Macrophage-targeted drugamers with enzyme-cleavable linkers deliver high intracellular drug dosing and sustained drug pharmacokinetics against alveolar pulmonary infections.

Intracellular bacterial infections localized to the lung alveolar macrophage (AM) remain one of the most challenging settings for antimicrobial therapy. Current systemic antibiotic treatment fails to deliver sustained doses to intracellular bacterial reservoirs, which necessitates prolonged treatment regimens.
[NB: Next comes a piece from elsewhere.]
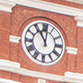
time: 11:01
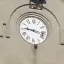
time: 9:17
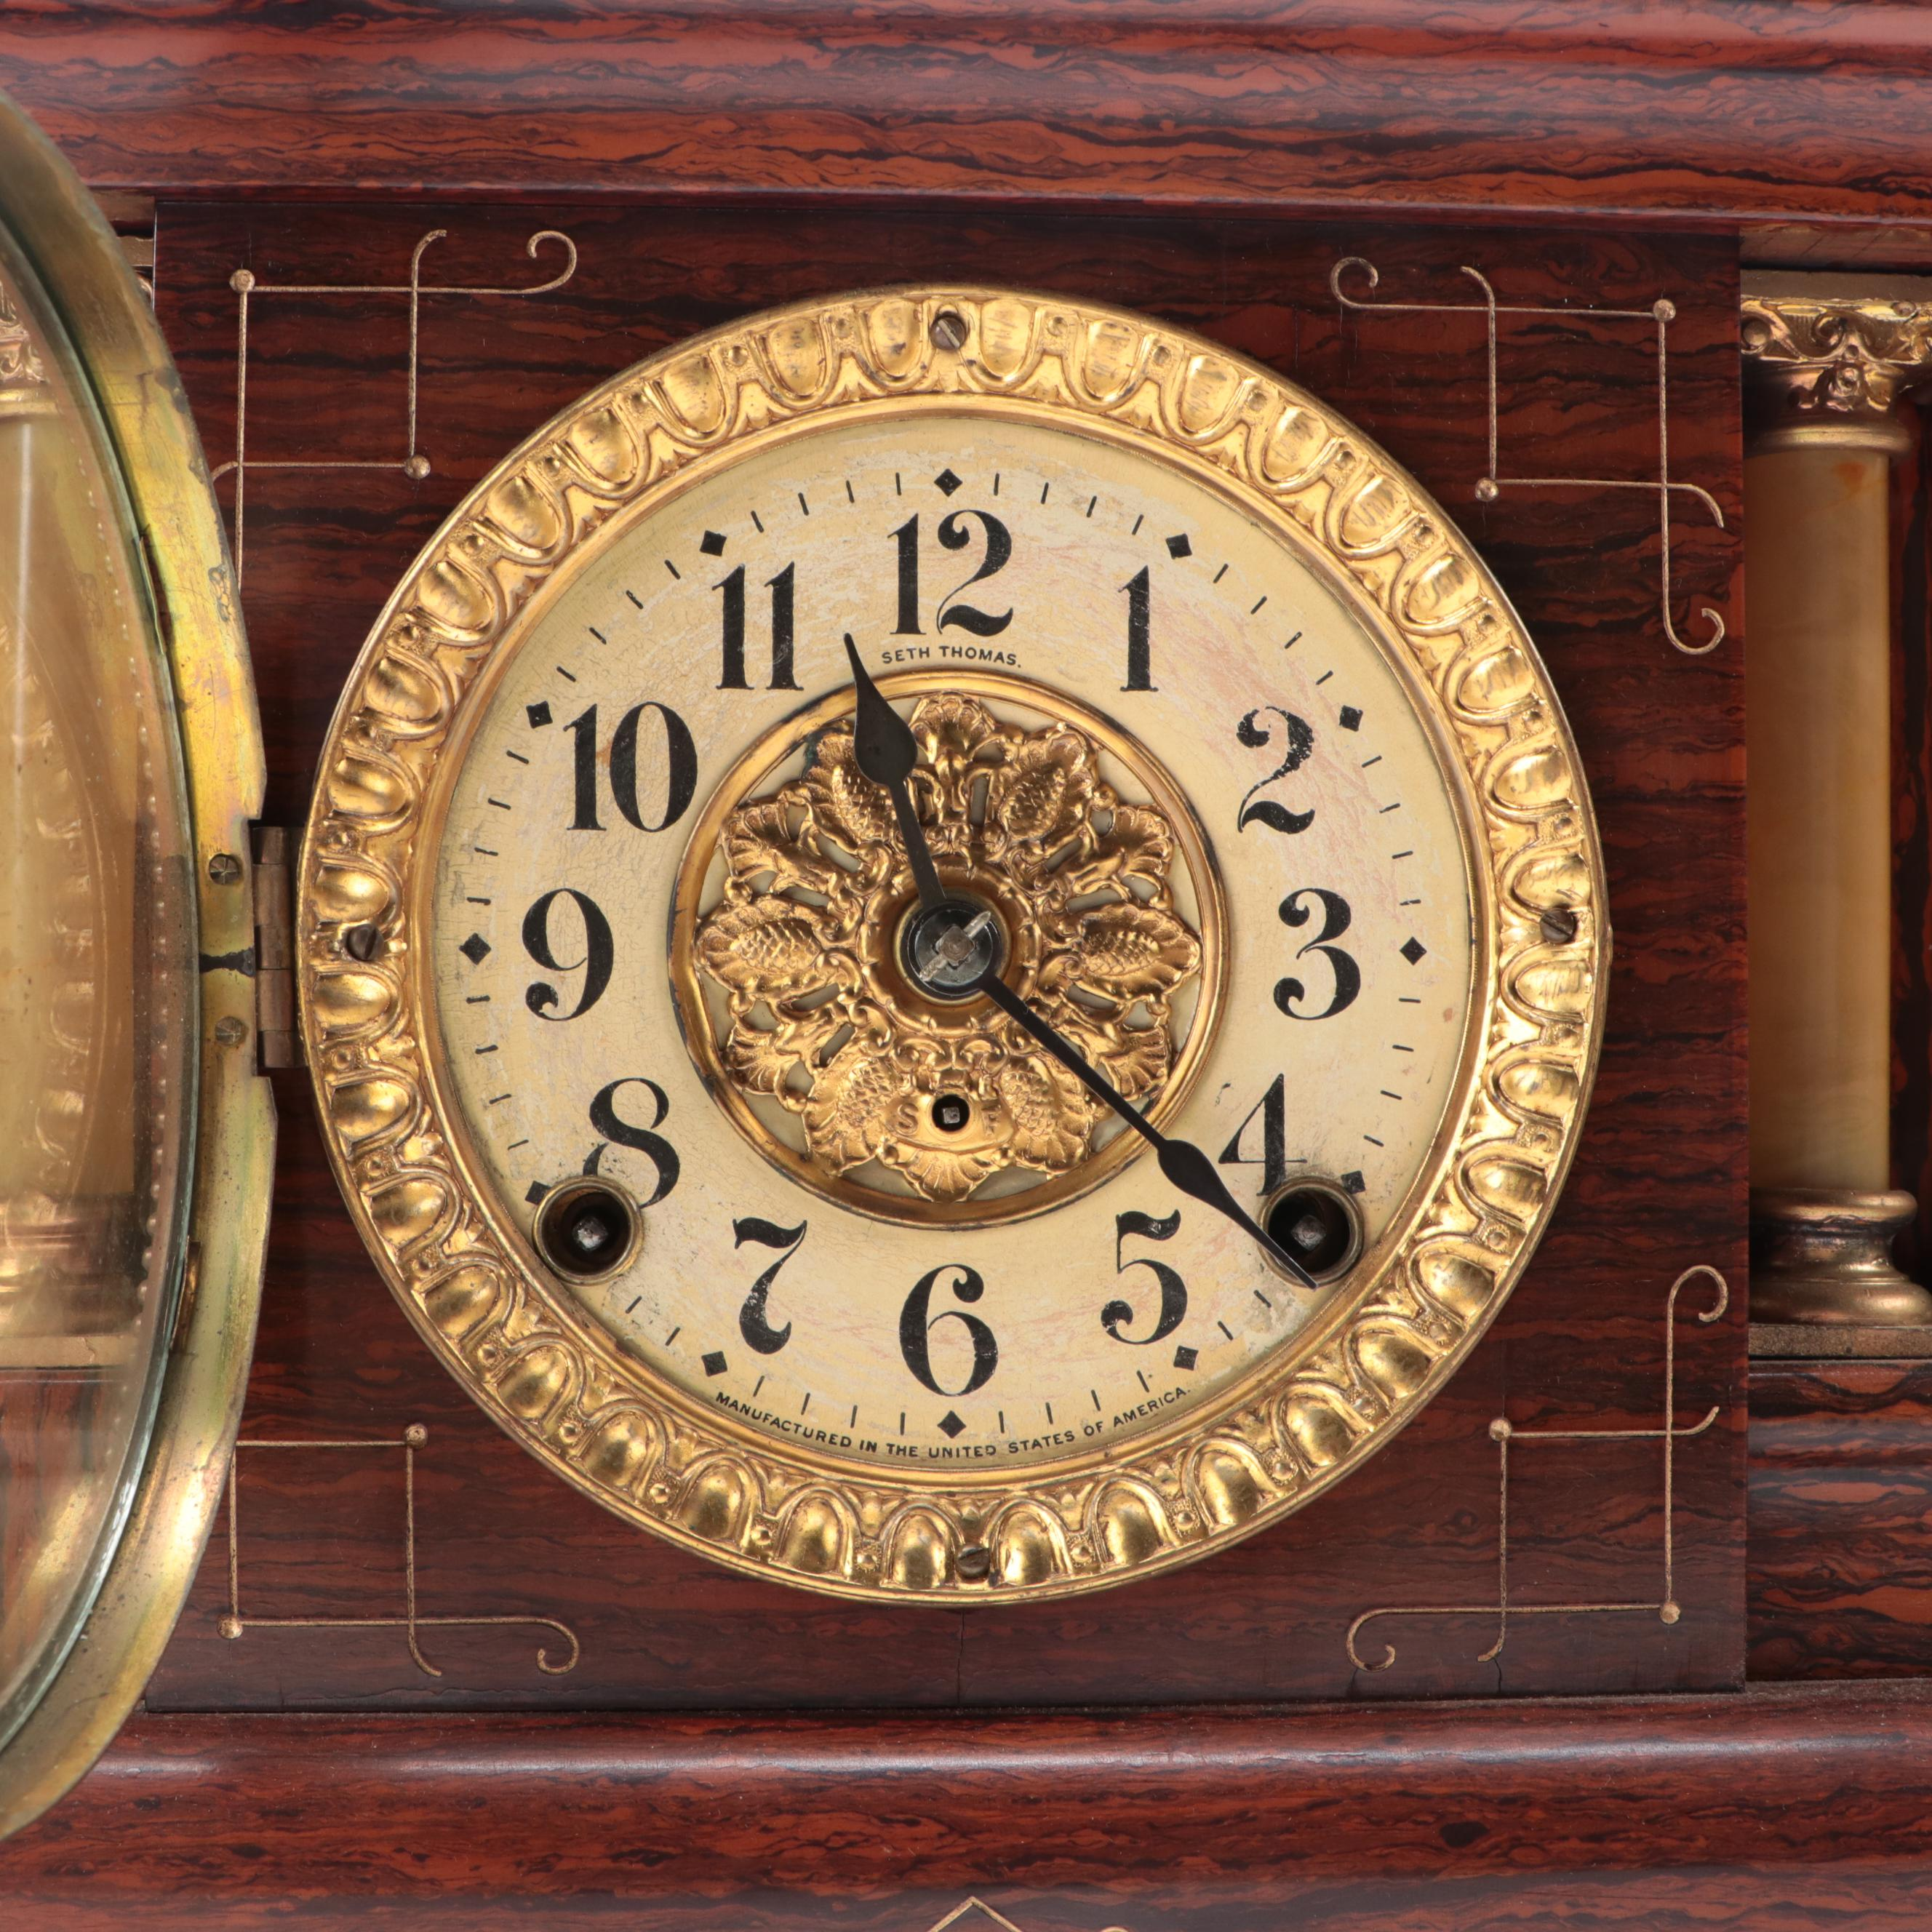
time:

Herein, we demonstrate a new intracellular enzyme-cleavable polymeric prodrug with tailored ciprofloxacin release profiles in the lungs and AM. The targeted polymeric prodrug, termed "drugamers", incorporates (1) hydrophilic mannose residues to solubilize the antibiotic cargo and to target and enhance AM uptake and intracellular delivery, and (2) enzyme-cleavable linkage chemistry to provide high and sustained intracellular AM drug dosing. Prodrug monomers, derived from the antibiotic ciprofloxacin, were synthesized with either an intracellular protease cleavable dipeptide linker or a hydrolytic phenyl ester linker. RAFT polymerization was used to copolymerize the prodrug monomers and mannose monomer to synthesize well-defined drugamers without requiring a post-polymerization conjugation step. In addition to favorable in vivo safety profiles following intratracheal administration, a single dose of the drugamers sustained ciprofloxacin dosing in lungs and AMs above the minimum inhibitory concentration (MIC) over at least a 48 h period. The enzyme-cleavable therapeutic achieved a >10-fold increase in sustained ciprofloxacin in AM, and maintained a significantly higher whole lung PK as well. Ciprofloxacin dosed in identical fashion displayed rapid clearance with a half-life of approximately 30 min. Notably, inhalation of the mannose-targeted ciprofloxacin drugamers achieved full survival (100%) in a highly lethal mouse model of pneumonic tularemia, contrasted with 0% survival using free ciprofloxacin. These findings demonstrate the versatility of the drugamer platform for engineering the intracellular pharmacokinetic profiles and its strong therapeutic activity in treating pulmonary intracellular infections.